Gamesa Wind Turbines is set to build 2,000 MW of wind power across the continent after receiving an order for $2 billion. The company is currently building manufacturing plants in Gujarat and Tamil Nadu to supply parts for wind turbines for the project, which is expected to be completed in the next five years. India is currently the fifth-largest wind energy producer in the world, having capacity to supply over 13,000 MW as of early 2010. Gamesa Chairman, Ramesh Kymal, said that the order was an indication that an increasing number of companies are considering wind energy a cost-effective and sustainable energy solution.
By Eric Yep and Santanu Choudhury
MUMBAI – Gamesa Wind Turbines Pvt., the Indian unit of Spain’s Gamesa Corporacion Tecnologica SA Tuesday received an order valued at $2 billion from the local unit of Caparo Energy Ltd. to build 2,000 megawatt of wind power projects in the South Asian country.
The first phase of the project of about 150 MW will be commissioned by 2012 and the final phase is expected to be completed by 2016, the two companies said.
Gamesa, one of the world’s largest wind turbine makers by capacity, will supply the wind turbines from its upcoming manufacturing facilities in India. The company, which competes with India’s Suzlon Energy Ltd., has a 500 MW capacity manufacturing unit in Chennai.

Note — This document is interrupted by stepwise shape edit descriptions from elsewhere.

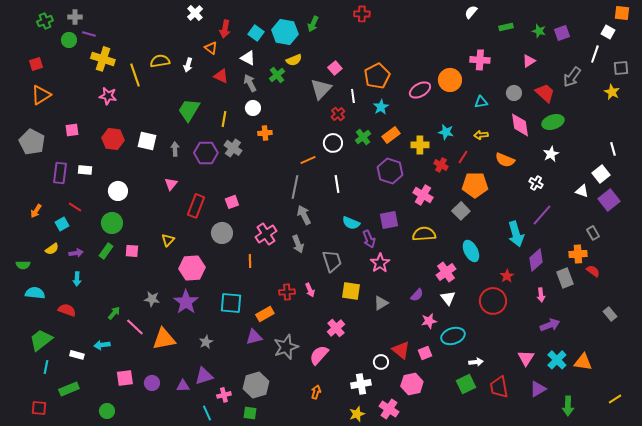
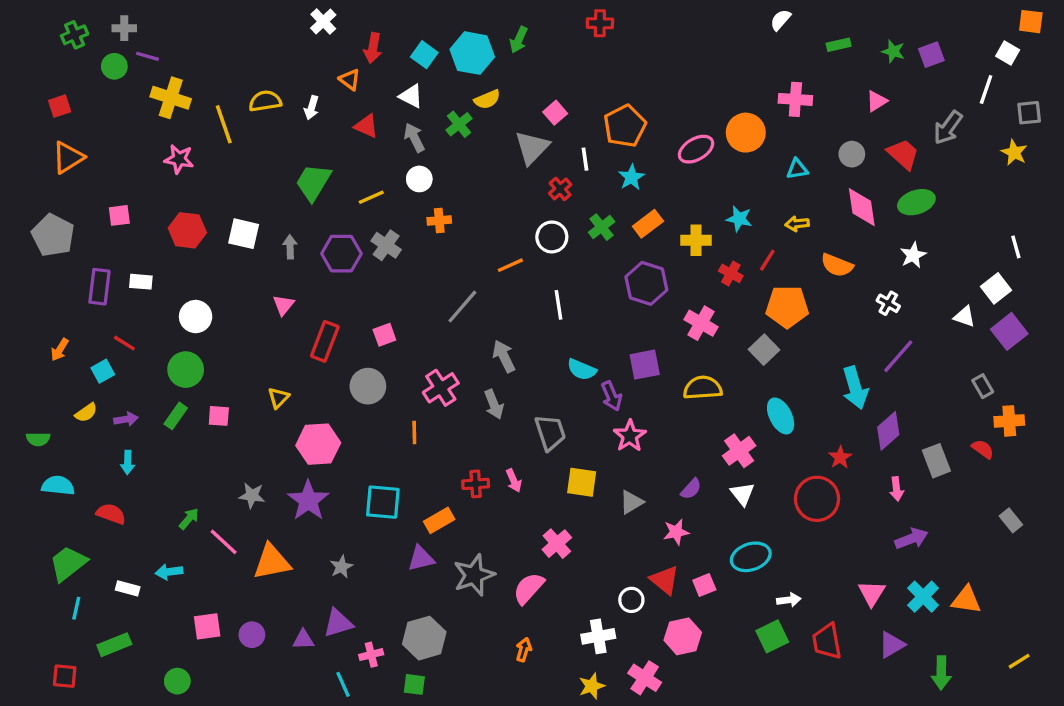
yellow line: (224, 119) -> (371, 197), turned 56
gray line: (295, 187) -> (462, 307), moved, turned 30
orange cross: (578, 254) -> (1009, 421), moved
pink star: (429, 321) -> (676, 532), moved

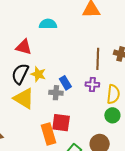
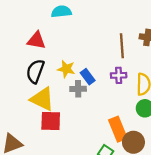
yellow star: (38, 74) -> (66, 69), moved
red square: (61, 123) -> (51, 121), moved
orange rectangle: (48, 134) -> (118, 129), moved

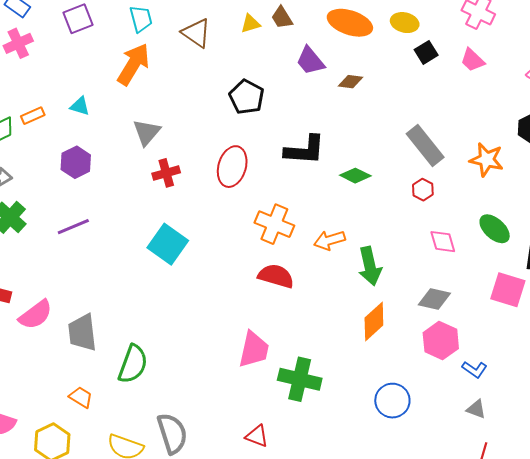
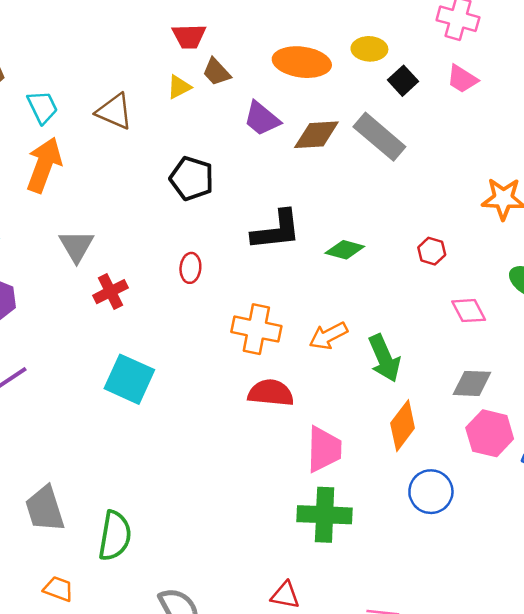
brown diamond: (350, 82) -> (316, 135), size x1.5
gray rectangle: (425, 145) -> (379, 137), moved
red ellipse: (232, 167) -> (190, 268), size x0.6
pink trapezoid: (254, 349) -> (324, 449), moved
blue circle: (392, 401) -> (431, 492), moved

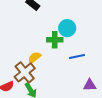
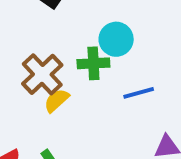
brown cross: (25, 72) -> (42, 74), moved

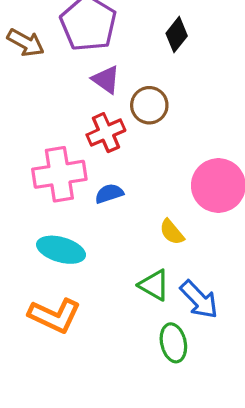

It is building new manufacturing facilities to make parts–including blades and towers–for its 2 MW turbines in the western state of Gujarat and the southern state of Tamil Nadu.
The facilities in Gujarat will be operational by September and the new ones in Tamil Nadu by the first quarter of 2012.
Global wind energy majors such as Gamesa and Suzlon have turned to fast-growing economies where rising energy requirement is fueling investments in renewables. In India, high fuel prices and the nuclear crisis in Japan earlier this year have reignited interest in renewable energy sources.
In the traditional markets of the U.S. and Western Europe, the recovery in demand for costlier renewable energy has been very slow after the economic downturn.
“This order underlines the acceptance of wind energy as a viable and profitable solution to meet the increasing appetite among corporates for reducing their carbon footprint and meeting energy needs through sustainable energy sources,” said Ramesh Kymal, chairman and managing director of Gamesa in India.
India had wind power capacity of more than 13,000 MW as of March 31, 2010, according to the country’s renewable energy ministry. India is the world’s fifth-largest wind energy producer.
The Global Wind Energy Council, an industry body, expects that by 2020 the South Asian country would have total wind power capacity of at least 46,000 MW and up to 65,000 MW.
“This is an important relationship with a strong and committed partner that will help us move into the next phase of our wind farm development and roll out in India,” said Ravi Kailas, chief executive at Caparo Energy India Ltd. “This agreement with Gamesa will be a significant step in meeting the long-term development goals of our company.”
Caparo Energy has its registered office in the Channel Islands and was listed on London’s junior Alternative Investment Market in October 2010. It focuses on developing wind power projects in India.